Mazda is famous for many things, but the rotary-engined sports cars are the company’s most iconic creations to date. So, it’s by no means surprising that enthusiasts have been clamoring for a successor to the RX-8 ever since the four-door coupe was discontinued in 2012. However, despite recent rumors that the Japanese automaker is working on a rotary sports car, it seems that Mazda doesn’t have any actual plans to build a production model.
Speaking to Automotive News, Mazda CEO Masamichi Kogai broke heartbreaking news for rotary fans, saying that Mazda isn’t yet ready to produce an engine that would meet future emissions regulations.

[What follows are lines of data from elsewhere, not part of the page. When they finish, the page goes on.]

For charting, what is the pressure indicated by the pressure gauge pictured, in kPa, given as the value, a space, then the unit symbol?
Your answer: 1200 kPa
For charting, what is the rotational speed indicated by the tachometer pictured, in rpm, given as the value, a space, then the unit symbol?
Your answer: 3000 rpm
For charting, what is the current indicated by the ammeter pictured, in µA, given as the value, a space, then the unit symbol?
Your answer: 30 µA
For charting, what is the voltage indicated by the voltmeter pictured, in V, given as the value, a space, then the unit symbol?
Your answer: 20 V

“We ended production of the RX-8 with the rotary engine. But if we were to restart production of the rotary engine again, we need to make sure it wouldn’t be just short-lived. We need it to meet future emissions regulations. We are still conducting our r&d activity to overcome any issues we have with emissions and fuel efficiency,” he said, adding that a range-extender rotary is more likely to arrive first.
“Considering regulations such as the zero-emissions vehicle mandate, electrification is a technology we need to introduce in the near future. The range extender would be the first,” he added.

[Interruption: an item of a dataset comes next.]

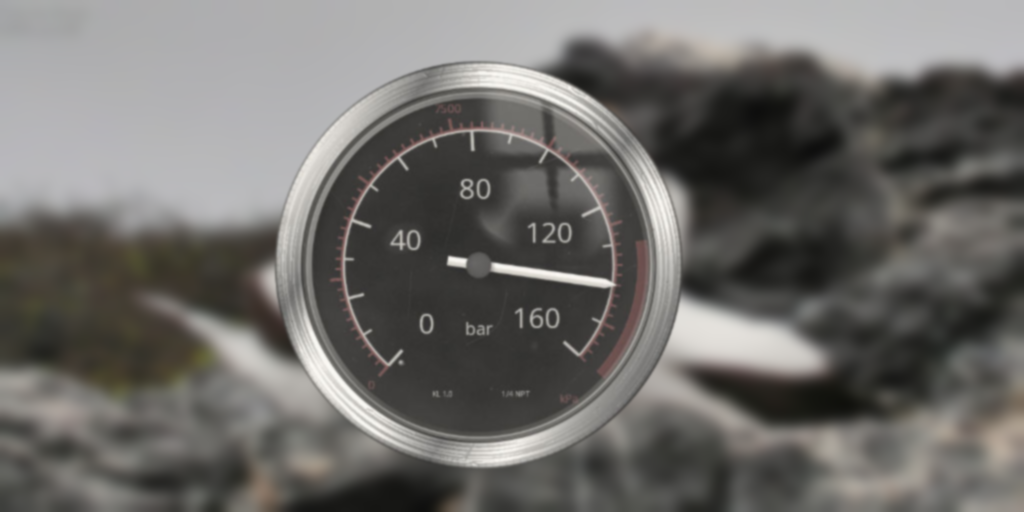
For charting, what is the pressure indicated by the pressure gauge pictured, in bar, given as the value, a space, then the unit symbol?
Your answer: 140 bar
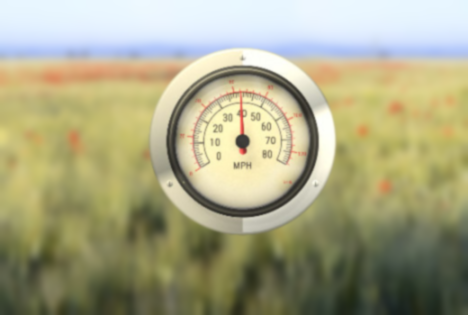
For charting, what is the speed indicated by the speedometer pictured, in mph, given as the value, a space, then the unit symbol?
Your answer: 40 mph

Unfortunately, the bad news doesn’t stop here, as Kogai also told the outlet that a larger sports car that would slot above the MX-5 is out of the question right now. Kogai’s firm “No” comes as a blow to the head following reports claiming that the gorgeous RX-Vision Concept is scheduled to arrive sometime in 2019 with the RX-7 moniker. Needless to say, it could still happen in the future, but Kogai made it clear that such a car isn’t even on the drawing table. It may take a while…

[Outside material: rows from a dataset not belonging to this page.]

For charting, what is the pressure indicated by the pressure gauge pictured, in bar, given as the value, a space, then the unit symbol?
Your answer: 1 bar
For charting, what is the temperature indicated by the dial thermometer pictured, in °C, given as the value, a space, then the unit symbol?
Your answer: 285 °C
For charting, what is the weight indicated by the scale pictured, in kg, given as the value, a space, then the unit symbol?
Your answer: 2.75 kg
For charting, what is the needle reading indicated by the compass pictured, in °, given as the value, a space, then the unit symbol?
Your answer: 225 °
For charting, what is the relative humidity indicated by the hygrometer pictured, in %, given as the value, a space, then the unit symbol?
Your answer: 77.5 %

Rotary aside, the CEO also confirmed that Mazda is working on a new generation of SkyActiv technologies that will find its way into production cars by March 2019. The Japanese carmaker also wants to move upmarket and distinguish itself from the other mainstream brands from the country. This overhaul will begin with the next-generation Mazda6, Mazda3, and CX-3, which are set to get “major updates.”
Why it matters
Granted, it’s a bit upsetting that Mazda isn’t very anxious to launch a new rotary-powered model, but we need to keep in mind that such an engine requires a lot of new technology and significant upgrades compared to the one that motivated the RX-8. The latter had many problems drivetrain-wise, not to mention that its powerplant wasn’t exactly efficient. With fuel economy and emissions regulations about to become more harsh in the near future, it’s not difficult to understand why Mazda is in no hurry to launch a new rotary motor. On the other hand, a larger sports car would make sense for the Japanese brand, and the company’s refusal to turn the RX-Vision into a production model is difficult to understand. All I can hope is that Kogai just wants to keep the next RX-7 a secret for now.